- **YOUR OBJECTIVE**
The whole listing needs to be written out exactly, except for any images.

- **DATA EXCERPT**
◆ ◆ ◆

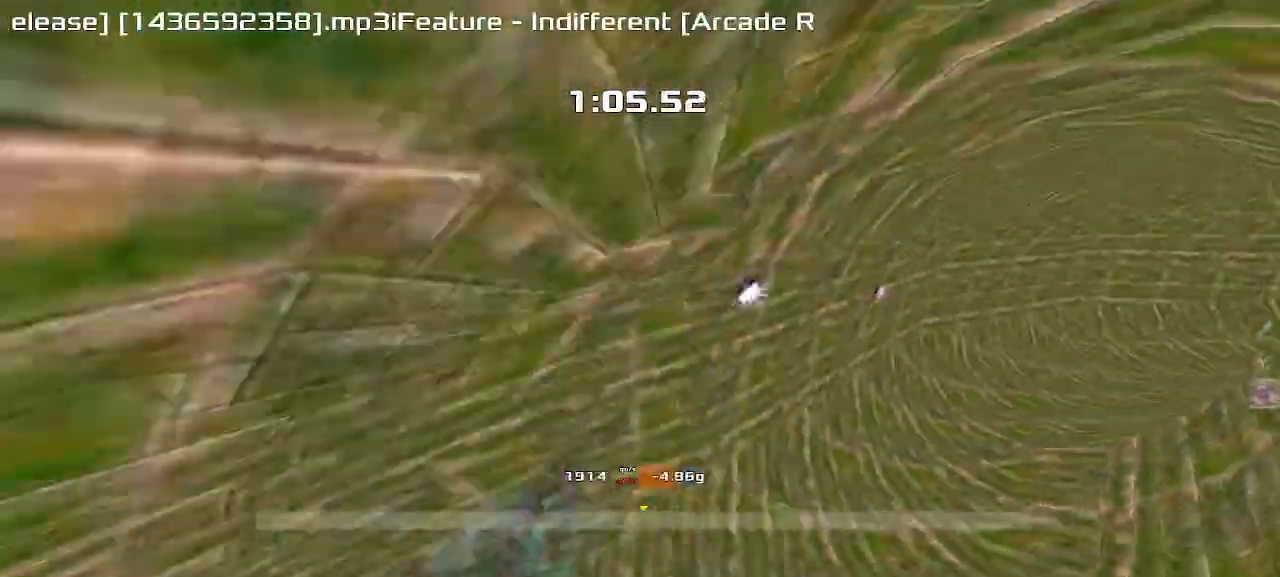
{"keys": ["down", "left"], "events": []}
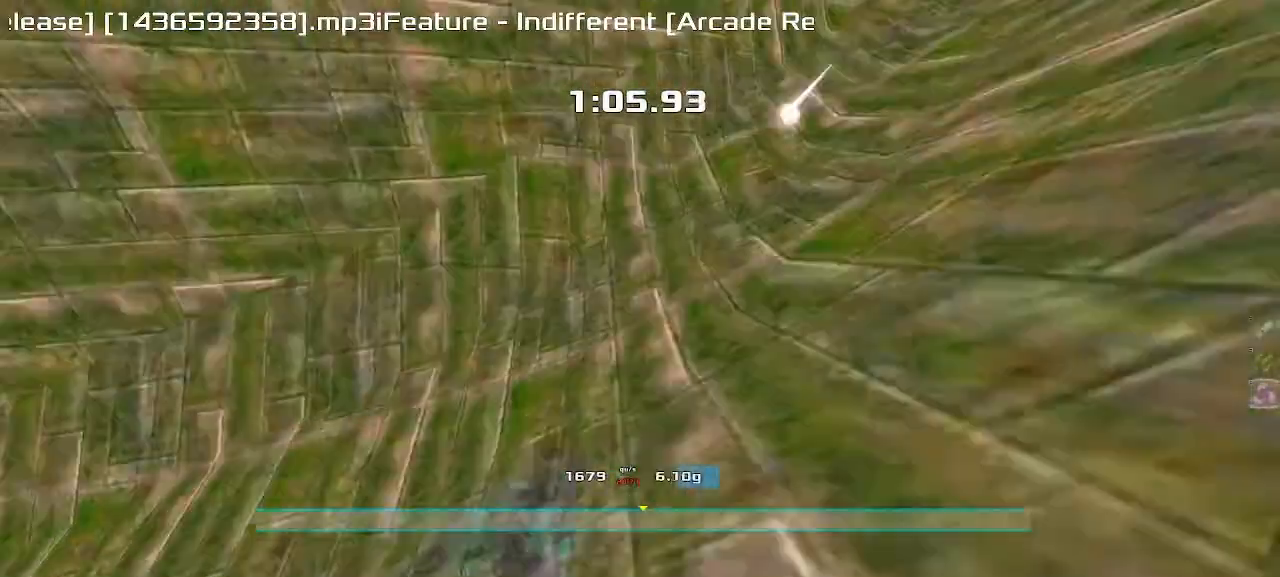
{"keys": ["left", "up"], "events": [[267, "down", "up"], [383, "up", "down"]]}
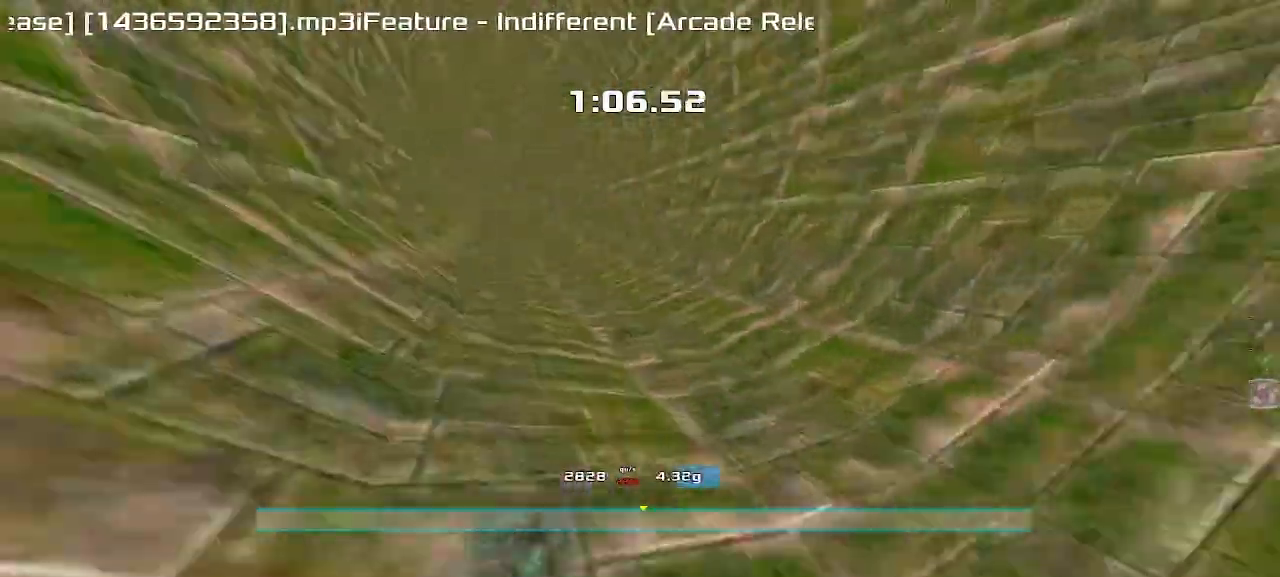
{"keys": ["left", "up"], "events": [[100, "left", "up"], [250, "left", "down"]]}
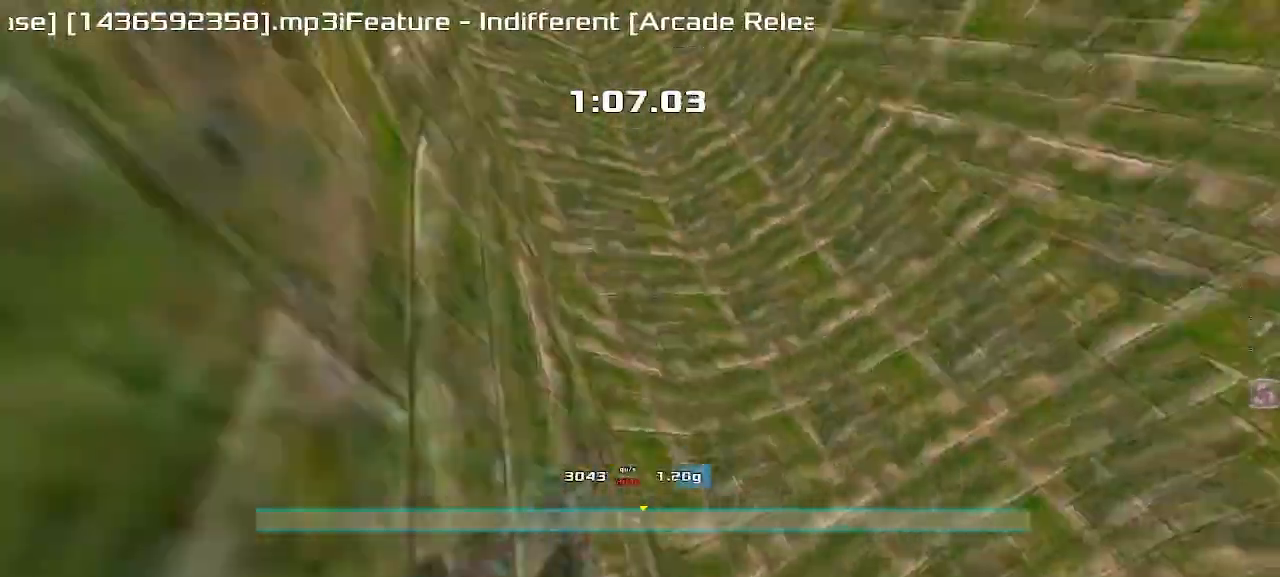
{"keys": ["up"], "events": [[50, "left", "up"], [333, "right", "down"], [483, "right", "up"]]}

◆ ◆ ◆

- **ANSWER**
{"keys": ["down", "left"], "events": []}
{"keys": ["left", "up"], "events": [[267, "down", "up"], [383, "up", "down"]]}
{"keys": ["left", "up"], "events": [[100, "left", "up"], [250, "left", "down"]]}
{"keys": ["up"], "events": [[50, "left", "up"], [333, "right", "down"], [483, "right", "up"]]}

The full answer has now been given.